Both owners embraced AI.
They just built around very different ideas of what an agency should become.
Shared Quotes
“A quick summary is that a terrible industry looks like this: the product is an undifferentiated commodity; everyone has the same costs and access to the same technology; and buyers are price sensitive, knowledgeable, and willing to switch suppliers at a moment’s notice to get a better deal.” (Richard Rumelt, Good Strategy Bad Strategy)
I may have shared this in the past, but worth re-sharing over and over again. It’s very important for our agencies to not fall into this trap, to continue evolving and leveling up in order to be specialized and differentiated experts in the eyes of our clients.
“Don’t fall into the trap of believing you can sell it for a higher price tomorrow. The future is unknown (and unknowable) and fraught with risk.” (Keith J. Cunningham, The Road Less Stupid)

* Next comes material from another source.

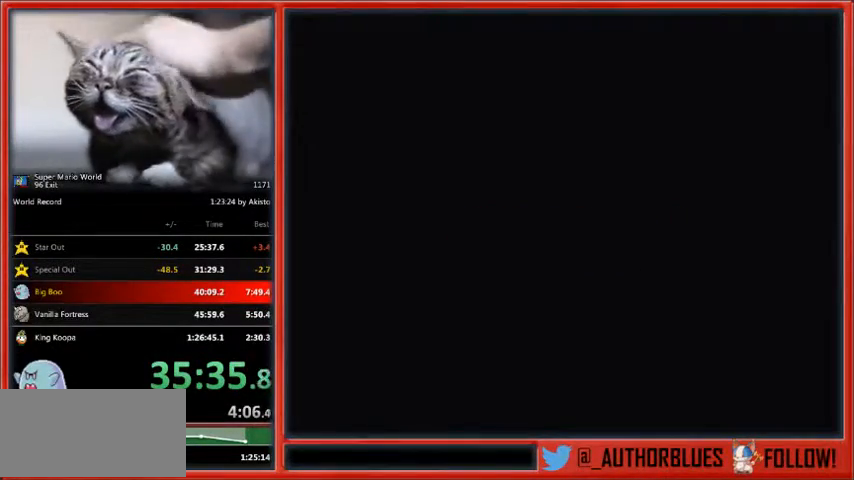
{"buttons": ["Y", "DPAD_RIGHT"], "events": [[433, "DPAD_RIGHT", "down"], [433, "Y", "down"]]}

In March, we made an offer to buy a couple of accounts from someone who was looking to move away from consulting in order to focus on building a SaaS business. I thought our offer was reasonably generous, but we were rejected. The response: “For that offer, I could just hire someone to run this and make a lot more money.” I wish them the best and will be checking in on them in 6-12 months. Maybe they’re right and will do really well, or maybe they’ll regret not having taken the deal.
“For local autonomy to work in practice, Judges has had to sacrifice synergies for entrepreneurship. Instead of driving synergies, Judges encourages collaboration between companies, offering them a suite of possible opportunities. This can include market expansion plans, setting up of common locations, or simple administrative functions like common accounting services. As a perpetual owner, Judges provides a favorable environment for its businesses. The only requirement is that the subsidiaries regularly report to the head office on progress. In addition to tracking profit and loss, the balance sheet, and cash flows, the senior management team at Judges Scientific places the highest priority on closely monitoring order intake. They consider this metric the most reliable indicator of how their companies are performing and progressing.” (Oddbjørn Dybvad, Kjetil Nyland, and Adnan Hadžiefendić, The Compounders)
I share this because it’s very similar to how Barrel Holdings operates. We don’t drive synergies, but we do encourage collaboration and knowledge share. And we do require regular reporting of key financials as well as our version of “order intake”, the agency’s pipeline activity, which is a helpful measure of the agency’s progress and performance.